NEW YORK (GenomeWeb) – Johns Hopkins University Medical Center researchers have developed a sequence-based computational method that they say is better able to predict the effects of variants in regulatory regions than current approaches.
As they reported today in Nature Genetics, the researchers developed a tool called deltaSVM to predict the effect that SNPs have on regulatory elements like DNase I sensitivity sites and gene expression.
Genome-wide association studies, the researchers noted, have linked a number of variants in non-coding regions to disease, but the functional impact of such variants can be difficult to tease out.
"Our computer program can comb through the genetic information from a specific cell type and predict which 'dimmer switch' mutations are most likely to alter the cell's gene activity, and therefore its function," Hopkins' Michael Beer said in a statement.
For their approach, the researchers first train their gapped k-mer support vector machine (gkm-SVM) on a set of putative regulatory regions in a specific cell type. Their deltaSVM measure then gauges how single-site sequence changes within those regulatory regions would affect gene expression in that cell type.
For instance, Beer and his colleagues note that if the gkm-SVM were trained on a set of DNase I–hypersensitive sites, then the deltaSVM measure would quantify how various sequence features affect chromatin accessibility.
Indeed, they trained a gkm-SVM on the top DNase I–hypersensitive sites in a set of human lymphoblastoid cell lines and calculated deltaSVMs across nearly a dozen 10-mers that encompass the SNVs to produce a score.
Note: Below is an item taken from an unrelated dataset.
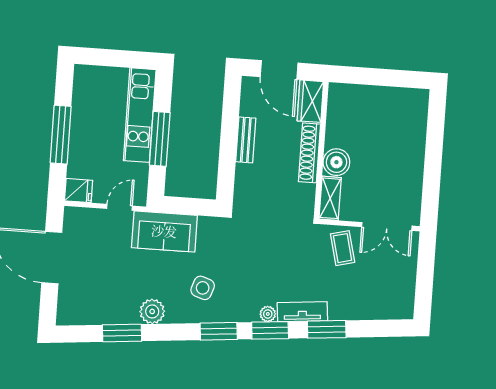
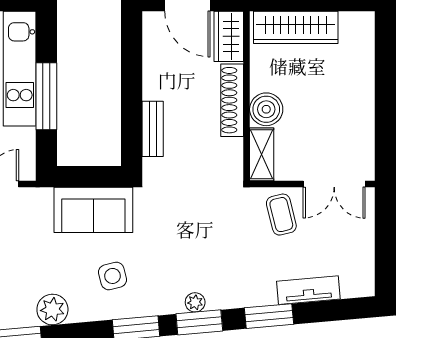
wardrobe: (365, 98) -> (296, 27), added
bench: (246, 140) -> (153, 129), moved
sofa: (164, 231) -> (93, 210), moved
side table: (203, 288) -> (112, 276), turned -34
tv unit: (302, 312) -> (308, 290), moved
A SNP that disrupts the NF-κB binding site, they noted, reduced the strong positive contribution of a number of 10-mers to the SVM score; two nearby SNPs also affected the score, though to a lesser extent.
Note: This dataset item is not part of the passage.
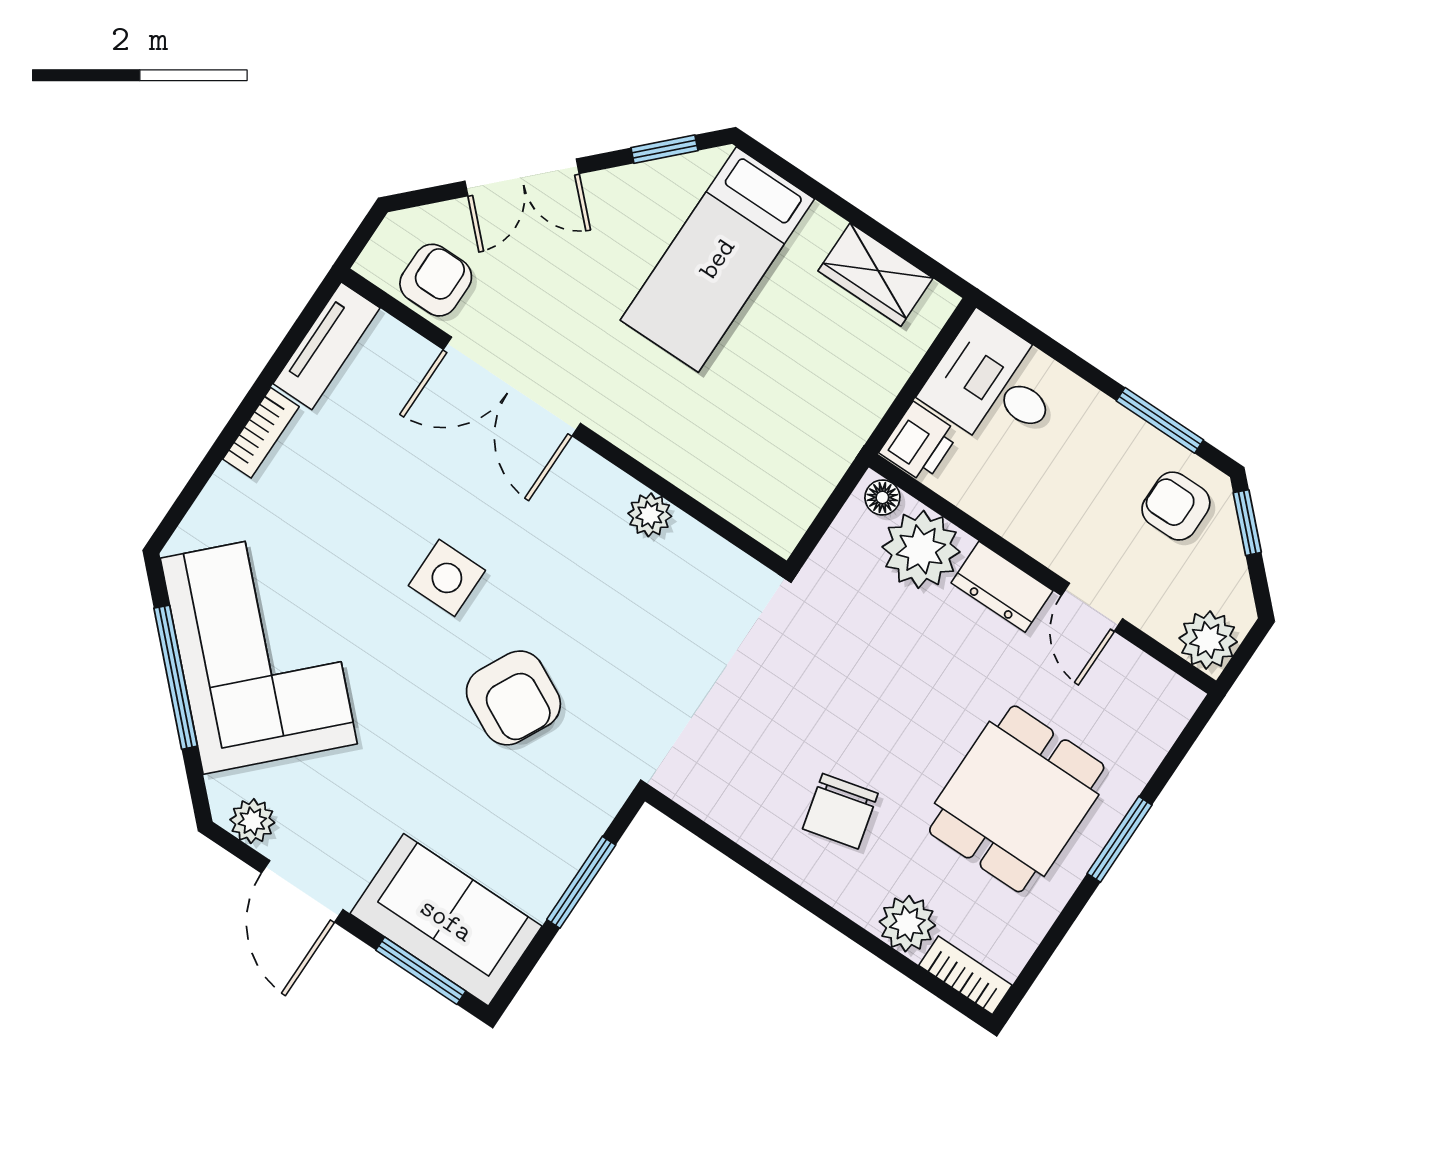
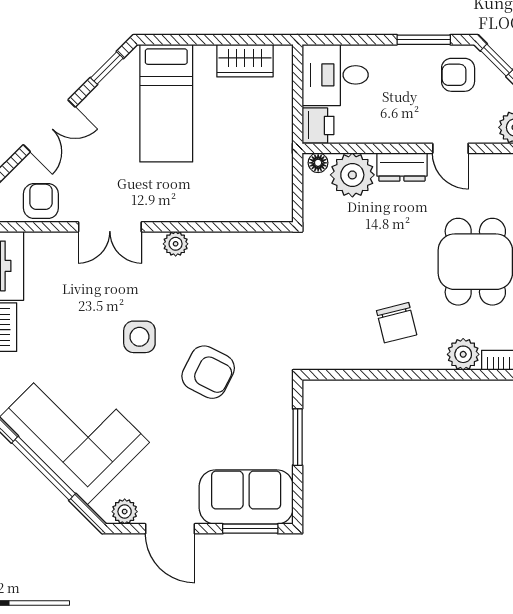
double door: (512, 386) -> (110, 227), width x0.73
plant: (650, 515) -> (176, 244), moved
For the 579 SNPs within 100 basepairs of a DNase I–hypersensitivity site, the researchers found deltaSVM scores correlated with effect size of those SNPs, though correlation dropped off with increasing distance from the DNase I–hypersensitive site.
This approach, the researchers reported, was 55.9 percent accurate — about 10 times more accurate than other programs.
The researchers attributed the increased accuracy of their method to three of its features: training on a set of regulatory elements whose activity is specific to the cell type at hand, training on both positive and negative elements, and identifying a catalog of both positive and negative sequence features.
Beer and his colleagues also applied this approach to a large set of putative melanocyte enhancers. Using luciferase assays, they noted that their deltaSVM score was strongly correlated with the differences seen in luciferase reporter activity for both mutation and wild-type enhancer constructs.
Similarly, in mouse and human liver cells, they noted a high correspondence between deltaSVM score and the output seen in a functional assay.
The approach works best, the researchers reported, when it is trained using an appropriate cell type. For instance, they trained three separate gkm-SVMs with DNase I–hypersensitive sites in three cell types. They then compared deltaSVM values for three SNPs linked to prostate cancer, fetal hemoglobin levels, and cholesterol levels, respectively. For each, they noted that the validated SNP only scored higher than other nearby ones when deltaSVM was trained using the appropriate cell type.
"By training the computer program with the right cellular material, we can now predict the consequences of previously undecipherable regulatory sequence mutations," said Andrew McCallion, also from Hopkins.
The researchers also used their approach to uncover new potential causal SNPs. Beer and his colleagues examined some 413 SNPs linked with 11 autoimmune diseases that affect T-helper cells. After training a gkm-SVM on a T-helper cell DNase I–hypersensitive sites, they scored each disease-associated locus as well as others in strong linkage disequilibrium and a set of random control SNPs. They uncovered SNPs with high deltaSVM scores for 17 disease associations, and many of these SNPs were not the lead SNPs.
The next step, the researchers said in a statement, is to collect samples from patients with these autoimmune disorders to test whether their predictions were correct.
"If so, it should help us determine how the activity is being perturbed and how we can fix it," Beer said.